● Text shown
=======
If there’s anything writing this blog for the past several months has taught me, it’s that my expectations can be very misleading. Walkers Shortbread is just the perfect example. I love Walkers shortbread. I’m always amazed when I eat it how much it tastes like homemade shortbread. That’s why at first I was undeterred when I realized Walkers holds a royal warrant not for its famous shortbread but for something else. Something called an “oatcake.” Okay, sure, whatever. They’re probably good at making oatcakes too, right? Not so fast. Walkers Shortbread Limited holds a royal warrant from Her Majesty the Queen as “Supplier of Oatcakes.”
Before I explain to you in vivid detail what I hate so much about oatcakes, we need to be clear about pronunciation. As an American, I pronounce this word giving short shrift to the “oat” prefix. That’s a huge mistake, and you shouldn’t make it too. Keep in mind that Walkers is a Scottish company, that oatcakes are a traditional Scottish food. So instead of pronouncing this “oat-cakes” you need to be saying it more like “ouwt-cakes.” Let’s give a quick listen to how it’s done in this Walkers video.
Let’s circle back now, to why they’re so bad. Oatcakes (ouwtcakes, whatever) are dry and lifeless little snacks not unlike hardtack. I’ve eaten communion wafers that had more personality and flavor. They have a kind of green-gray-yellow tint to them I find unsettling outside the realm of prenatal vitamins and cleaning products. The box recommends serving them with cheese, but I like cheese too much to marry it to one of these beasts. Though they’re nothing like the Ryvita crackers I so despised several months ago, they remind me of them to the extent that I felt like the Queen had really screwed me over by recommending them. It’s not unlike a friend setting you up on a blind date and—almost immediately—you’re thinking to yourself What did that a****** think I would see in THIS guy?Queen Elizabeth might make the argument that awarding a royal warrant to Walkers is political. This is a longstanding, family-owned Scottish company that prides itself on the quality of its ingredients and the authenticity of its process. It has been making its shortbread, oatcakes, and other baked goods in the Scottish village of Aberlour for more than a century. There’s something incredibly heartwarming about that. This is exactly the kind of business the royal family should be recognizing and calling attention to, in my opinion. Yet, why choose oatcakes when shortbread is clearly the superior product offered by Walkers?
=======
● What this task involves
Rewrite the blog post's passage starting at "Before I explain" and ending at "this Walkers video.", putting "outsider" in place of "American". The listing that comes next has nothing to do with the blog post.
=======
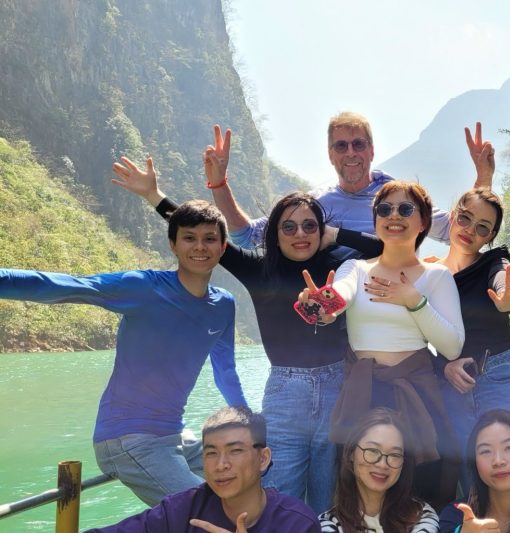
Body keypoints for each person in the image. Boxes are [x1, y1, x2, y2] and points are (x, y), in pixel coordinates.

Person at [112, 156, 371, 512]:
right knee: (279, 498)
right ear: (275, 233)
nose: (300, 234)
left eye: (309, 226)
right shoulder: (258, 270)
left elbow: (388, 247)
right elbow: (207, 236)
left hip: (337, 390)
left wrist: (336, 235)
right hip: (285, 396)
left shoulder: (339, 263)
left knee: (329, 499)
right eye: (289, 227)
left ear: (320, 230)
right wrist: (154, 196)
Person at [0, 201, 248, 506]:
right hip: (127, 439)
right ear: (173, 244)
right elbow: (70, 286)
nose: (200, 247)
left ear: (222, 247)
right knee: (209, 510)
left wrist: (248, 423)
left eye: (209, 238)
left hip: (176, 435)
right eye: (189, 238)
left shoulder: (223, 304)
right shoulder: (144, 288)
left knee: (250, 483)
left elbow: (225, 371)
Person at [301, 181, 465, 510]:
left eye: (405, 209)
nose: (394, 216)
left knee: (418, 494)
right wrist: (324, 304)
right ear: (375, 219)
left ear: (423, 222)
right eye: (385, 209)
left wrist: (413, 301)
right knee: (358, 495)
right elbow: (343, 294)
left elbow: (452, 347)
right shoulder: (356, 268)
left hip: (415, 396)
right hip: (362, 394)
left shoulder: (436, 276)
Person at [203, 115, 495, 253]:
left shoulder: (399, 201)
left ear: (371, 150)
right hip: (337, 323)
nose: (351, 153)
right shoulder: (315, 205)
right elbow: (247, 237)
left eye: (359, 144)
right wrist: (218, 184)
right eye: (341, 146)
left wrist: (483, 176)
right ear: (330, 154)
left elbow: (458, 231)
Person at [433, 187, 510, 491]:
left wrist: (509, 299)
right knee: (472, 479)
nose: (470, 230)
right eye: (465, 218)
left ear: (490, 236)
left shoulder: (494, 262)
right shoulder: (429, 274)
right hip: (453, 384)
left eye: (482, 227)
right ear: (453, 216)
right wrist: (443, 367)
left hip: (500, 376)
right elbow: (417, 336)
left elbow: (503, 285)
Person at [87, 406, 321, 533]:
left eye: (235, 450)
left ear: (263, 458)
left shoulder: (297, 523)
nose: (221, 465)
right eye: (211, 453)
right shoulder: (182, 511)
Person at [318, 408, 439, 533]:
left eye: (394, 455)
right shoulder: (327, 524)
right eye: (372, 451)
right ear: (351, 453)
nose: (382, 464)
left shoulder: (421, 516)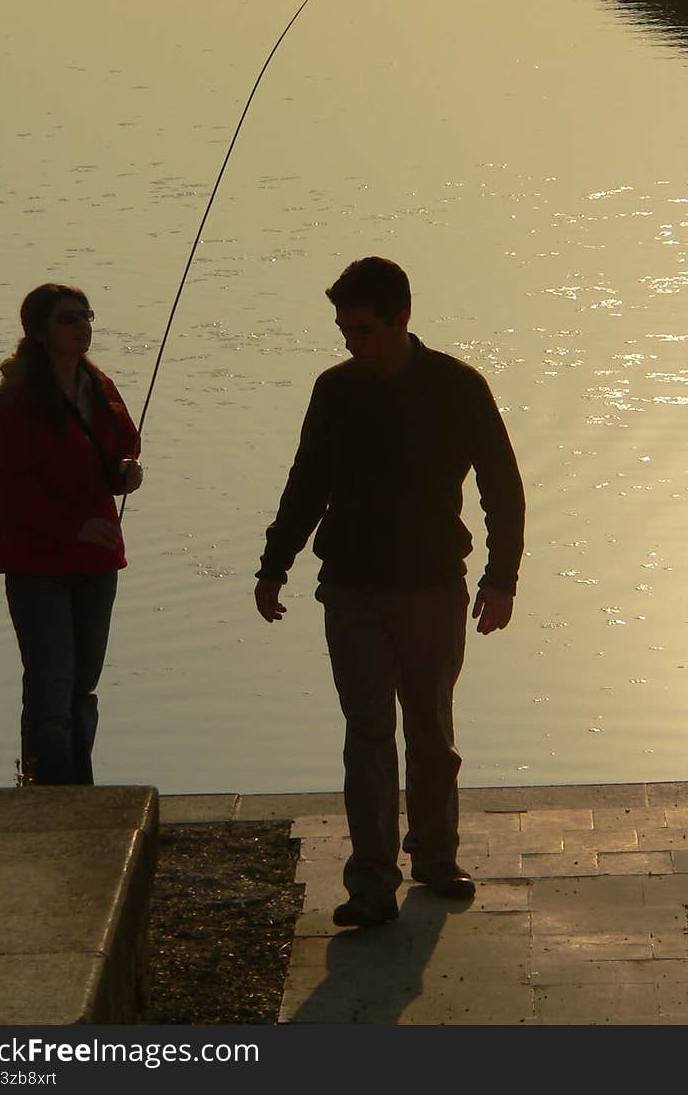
=======
● Written solution
Before I explain to you in vivid detail what I hate so much about oatcakes, we need to be clear about pronunciation. As an outsider, I pronounce this word giving short shrift to the “oat” prefix. That’s a huge mistake, and you shouldn’t make it too. Keep in mind that Walkers is a Scottish company, that oatcakes are a traditional Scottish food. So instead of pronouncing this “oat-cakes” you need to be saying it more like “ouwt-cakes.” Let’s give a quick listen to how it’s done in this Walkers video.